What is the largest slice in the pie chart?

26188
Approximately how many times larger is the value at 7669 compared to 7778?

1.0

========

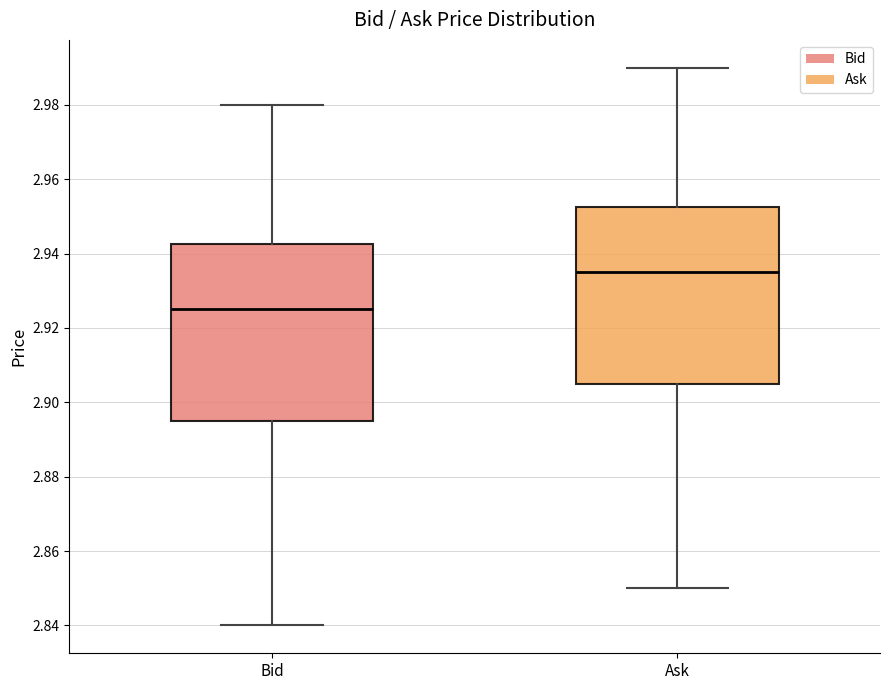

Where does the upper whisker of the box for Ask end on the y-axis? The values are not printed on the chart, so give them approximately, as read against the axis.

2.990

========

■ **Work to be completed**
Change "slice" to "segment" in the rows from the line with "What is the largest slice in the pie chart?" through the line with "Approximately how many", and give those lines back with nothing else altered.

■ **Exercise solution**
What is the largest segment in the pie chart?

26188
Approximately how many times larger is the value at 7669 compared to 7778?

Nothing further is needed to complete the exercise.